I don't totally get why this is such a huge debate, other than the fact that it is poorly explained, in general, and poorly understood.
Drop the "i" vs. "p" as it doesn't matter with most modern displays. An interlaced picture is de-interlaced on most modern televisions, before it gets displayed. The difference is that in 1080i, you get a 540 line image 60 times per second (which get combined to become a 1080 line image that displays every 1/30th of a second, on modern displays). At 1080p, you get a 1080 line image the displays every 1/60th of a second. Effectively, you're looking at a 1080 line image on 1080i displays, but at a lower frame rate (30 fps) than 1080p (60 fps). That's the only difference.
So do you want 30 frames per second, or 60 frames per second? If bandwidth is no consideration, everyone would say 60. But if every 2nd frame is a repeat of the previous one, do you really care? Films are 24fps. That can't be upconverted unless you speed the film up. So the vast majoriy of Hollywood films don't look any better in 1080p than they do in 1080i.
Movies are 24fps, so the 1080i format has that covered when upconverted to 1080p. In fact, I think Blu-Ray being 1080p(60) is a marketing thing. How can a 1080 line, 24 fps image, look better when reproduced on a 1080 line 60 fps display, vs. a 1080 line 30 fps display?
Now, do you want more HD channels, or more frames per second on the ones you have?
What about this? (and the debate of 720p vs 1080i repeats)... do you want 1080 lines at 60 fps, or 2160 lines at 30 fps?
I think TVs will get bigger yet again, and the next era will bring higher resolutions, not higher frame rates, for most material.
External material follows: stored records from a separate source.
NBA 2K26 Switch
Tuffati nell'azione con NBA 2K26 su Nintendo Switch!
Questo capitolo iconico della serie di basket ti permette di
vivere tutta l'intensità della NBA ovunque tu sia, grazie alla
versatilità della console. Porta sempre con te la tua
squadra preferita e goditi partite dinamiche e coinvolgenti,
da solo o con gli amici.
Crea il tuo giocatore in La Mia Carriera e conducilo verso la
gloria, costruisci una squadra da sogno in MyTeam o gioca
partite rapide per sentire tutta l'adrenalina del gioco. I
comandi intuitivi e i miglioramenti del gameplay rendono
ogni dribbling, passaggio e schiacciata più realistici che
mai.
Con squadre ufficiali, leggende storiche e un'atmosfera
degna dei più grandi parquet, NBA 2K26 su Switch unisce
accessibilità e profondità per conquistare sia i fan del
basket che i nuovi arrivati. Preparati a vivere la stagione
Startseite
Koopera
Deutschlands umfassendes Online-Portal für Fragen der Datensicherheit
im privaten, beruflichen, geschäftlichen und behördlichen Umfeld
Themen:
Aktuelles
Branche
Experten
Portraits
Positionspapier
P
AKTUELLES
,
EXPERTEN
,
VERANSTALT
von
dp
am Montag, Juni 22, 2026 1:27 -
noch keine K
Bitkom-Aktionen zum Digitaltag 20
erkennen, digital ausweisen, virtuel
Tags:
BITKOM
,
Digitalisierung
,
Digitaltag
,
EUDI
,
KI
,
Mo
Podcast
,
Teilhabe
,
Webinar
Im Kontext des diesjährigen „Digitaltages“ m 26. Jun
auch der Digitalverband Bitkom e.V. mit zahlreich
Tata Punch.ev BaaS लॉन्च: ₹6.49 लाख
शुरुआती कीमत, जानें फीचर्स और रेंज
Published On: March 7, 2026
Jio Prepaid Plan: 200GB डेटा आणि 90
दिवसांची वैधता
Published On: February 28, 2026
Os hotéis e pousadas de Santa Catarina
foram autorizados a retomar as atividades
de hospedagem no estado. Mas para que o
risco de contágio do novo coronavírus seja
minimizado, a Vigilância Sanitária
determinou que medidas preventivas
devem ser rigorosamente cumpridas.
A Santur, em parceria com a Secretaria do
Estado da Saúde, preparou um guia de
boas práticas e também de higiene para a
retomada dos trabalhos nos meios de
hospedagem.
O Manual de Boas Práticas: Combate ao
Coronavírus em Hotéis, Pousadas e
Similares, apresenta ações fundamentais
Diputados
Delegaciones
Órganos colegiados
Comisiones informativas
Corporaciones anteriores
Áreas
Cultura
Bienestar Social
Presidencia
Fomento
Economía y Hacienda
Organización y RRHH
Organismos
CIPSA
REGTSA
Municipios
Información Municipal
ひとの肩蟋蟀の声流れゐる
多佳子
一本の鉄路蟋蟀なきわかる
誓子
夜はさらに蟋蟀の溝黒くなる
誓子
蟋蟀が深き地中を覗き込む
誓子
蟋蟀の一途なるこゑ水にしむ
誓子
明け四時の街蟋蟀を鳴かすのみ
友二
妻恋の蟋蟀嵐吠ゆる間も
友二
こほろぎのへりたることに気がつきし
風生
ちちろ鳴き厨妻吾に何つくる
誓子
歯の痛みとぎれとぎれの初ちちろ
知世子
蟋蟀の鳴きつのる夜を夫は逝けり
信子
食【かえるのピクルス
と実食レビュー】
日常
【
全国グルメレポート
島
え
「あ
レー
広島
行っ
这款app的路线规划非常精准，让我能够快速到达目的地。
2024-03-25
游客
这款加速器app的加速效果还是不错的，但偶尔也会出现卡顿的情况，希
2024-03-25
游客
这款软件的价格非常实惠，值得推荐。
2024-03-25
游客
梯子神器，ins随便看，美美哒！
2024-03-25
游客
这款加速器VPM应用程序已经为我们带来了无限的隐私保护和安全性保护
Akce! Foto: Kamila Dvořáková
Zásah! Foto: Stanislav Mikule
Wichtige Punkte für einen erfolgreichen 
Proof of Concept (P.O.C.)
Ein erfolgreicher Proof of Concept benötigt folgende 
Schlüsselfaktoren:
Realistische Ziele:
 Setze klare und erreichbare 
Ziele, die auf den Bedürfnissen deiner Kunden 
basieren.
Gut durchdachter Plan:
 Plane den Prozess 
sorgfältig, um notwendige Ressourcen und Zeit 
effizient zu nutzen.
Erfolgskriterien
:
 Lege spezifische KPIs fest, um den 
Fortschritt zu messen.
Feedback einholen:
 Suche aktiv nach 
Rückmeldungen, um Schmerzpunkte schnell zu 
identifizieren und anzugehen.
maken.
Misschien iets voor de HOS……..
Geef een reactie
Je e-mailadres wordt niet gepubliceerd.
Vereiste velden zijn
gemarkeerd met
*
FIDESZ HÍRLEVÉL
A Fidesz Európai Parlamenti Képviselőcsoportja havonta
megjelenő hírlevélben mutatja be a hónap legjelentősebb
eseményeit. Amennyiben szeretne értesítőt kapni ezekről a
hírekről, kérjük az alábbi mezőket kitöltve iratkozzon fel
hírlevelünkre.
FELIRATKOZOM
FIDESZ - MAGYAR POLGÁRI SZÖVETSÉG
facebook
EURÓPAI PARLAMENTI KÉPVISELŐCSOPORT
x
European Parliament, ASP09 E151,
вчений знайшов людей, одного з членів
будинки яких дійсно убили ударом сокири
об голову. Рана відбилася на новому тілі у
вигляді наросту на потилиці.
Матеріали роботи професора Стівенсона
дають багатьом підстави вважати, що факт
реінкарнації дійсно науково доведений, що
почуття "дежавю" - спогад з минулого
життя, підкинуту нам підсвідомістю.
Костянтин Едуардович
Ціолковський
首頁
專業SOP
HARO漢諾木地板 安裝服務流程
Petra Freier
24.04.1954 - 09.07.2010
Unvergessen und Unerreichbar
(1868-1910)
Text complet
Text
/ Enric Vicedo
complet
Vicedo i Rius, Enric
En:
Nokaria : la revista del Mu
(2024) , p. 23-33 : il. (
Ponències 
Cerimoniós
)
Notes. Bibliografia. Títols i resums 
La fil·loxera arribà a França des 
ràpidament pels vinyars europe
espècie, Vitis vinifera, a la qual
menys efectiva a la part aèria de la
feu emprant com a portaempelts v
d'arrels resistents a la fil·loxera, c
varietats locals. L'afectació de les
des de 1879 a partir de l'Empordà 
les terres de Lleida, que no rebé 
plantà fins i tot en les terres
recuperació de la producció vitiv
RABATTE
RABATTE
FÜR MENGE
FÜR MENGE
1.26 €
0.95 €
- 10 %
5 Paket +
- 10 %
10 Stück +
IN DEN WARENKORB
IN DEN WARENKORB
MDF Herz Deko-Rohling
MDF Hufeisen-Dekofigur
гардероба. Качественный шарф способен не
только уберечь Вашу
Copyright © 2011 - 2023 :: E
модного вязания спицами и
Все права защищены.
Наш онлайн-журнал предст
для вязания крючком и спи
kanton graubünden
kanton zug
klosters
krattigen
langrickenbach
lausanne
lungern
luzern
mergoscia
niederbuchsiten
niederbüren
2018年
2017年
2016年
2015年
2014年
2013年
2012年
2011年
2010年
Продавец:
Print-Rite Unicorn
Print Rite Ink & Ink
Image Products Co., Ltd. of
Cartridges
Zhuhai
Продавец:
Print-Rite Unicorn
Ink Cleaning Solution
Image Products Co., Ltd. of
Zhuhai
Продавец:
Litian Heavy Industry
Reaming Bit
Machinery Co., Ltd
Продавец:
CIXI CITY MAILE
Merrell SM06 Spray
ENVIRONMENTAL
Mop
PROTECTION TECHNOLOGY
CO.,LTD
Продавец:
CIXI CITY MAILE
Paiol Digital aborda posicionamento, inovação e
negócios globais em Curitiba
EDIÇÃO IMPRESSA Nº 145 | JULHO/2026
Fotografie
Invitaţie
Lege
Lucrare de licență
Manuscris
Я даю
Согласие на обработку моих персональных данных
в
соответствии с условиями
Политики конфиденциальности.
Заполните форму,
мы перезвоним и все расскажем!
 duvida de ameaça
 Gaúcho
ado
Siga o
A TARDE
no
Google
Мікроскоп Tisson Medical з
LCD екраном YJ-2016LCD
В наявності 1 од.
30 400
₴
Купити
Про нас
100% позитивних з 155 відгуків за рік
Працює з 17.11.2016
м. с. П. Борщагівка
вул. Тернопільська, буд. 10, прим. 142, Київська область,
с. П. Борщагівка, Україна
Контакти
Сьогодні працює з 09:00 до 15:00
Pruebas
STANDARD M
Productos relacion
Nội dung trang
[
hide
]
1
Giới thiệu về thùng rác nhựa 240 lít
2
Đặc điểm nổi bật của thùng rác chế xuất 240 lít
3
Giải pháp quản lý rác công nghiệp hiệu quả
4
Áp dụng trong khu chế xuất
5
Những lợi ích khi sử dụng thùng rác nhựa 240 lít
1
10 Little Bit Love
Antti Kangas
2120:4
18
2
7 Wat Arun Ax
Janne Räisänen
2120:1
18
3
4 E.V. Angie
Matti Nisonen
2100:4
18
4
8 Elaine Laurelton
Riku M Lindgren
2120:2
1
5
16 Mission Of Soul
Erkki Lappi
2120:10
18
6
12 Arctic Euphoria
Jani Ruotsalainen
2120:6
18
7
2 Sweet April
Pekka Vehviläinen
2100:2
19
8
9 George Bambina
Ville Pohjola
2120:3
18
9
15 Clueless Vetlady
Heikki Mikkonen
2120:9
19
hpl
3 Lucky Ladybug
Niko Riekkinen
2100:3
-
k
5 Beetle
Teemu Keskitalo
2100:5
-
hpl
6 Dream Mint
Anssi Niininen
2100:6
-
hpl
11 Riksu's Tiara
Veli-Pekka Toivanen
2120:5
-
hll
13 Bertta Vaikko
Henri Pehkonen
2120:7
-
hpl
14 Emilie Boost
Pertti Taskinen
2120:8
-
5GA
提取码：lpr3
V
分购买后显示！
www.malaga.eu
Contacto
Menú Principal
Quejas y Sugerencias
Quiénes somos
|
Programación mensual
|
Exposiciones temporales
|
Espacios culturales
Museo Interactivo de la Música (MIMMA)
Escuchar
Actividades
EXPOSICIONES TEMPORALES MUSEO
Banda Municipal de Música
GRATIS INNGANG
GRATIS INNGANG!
My main thought here -- don't think of this in terms of your circa 1990 CRT computer monitor. Interlacing looks bad on CRT monitors, not LCD or Plasma panels, or even projection LCD/DLP/LCOS. These displays don't "fade" out and cause flicker. The debate is not "flicker" vs. "not flicker." It's frame rate.
1080i vs 1080p is a 30 fps vs. 60 fps debate. So which is more bang for the buck -- more pixels per frame, or more frames per second?
I think the requirements of 1080p, bandwidth-wise, would give birth to a new, lower frame rate, higher resolution format, and the debate will continue.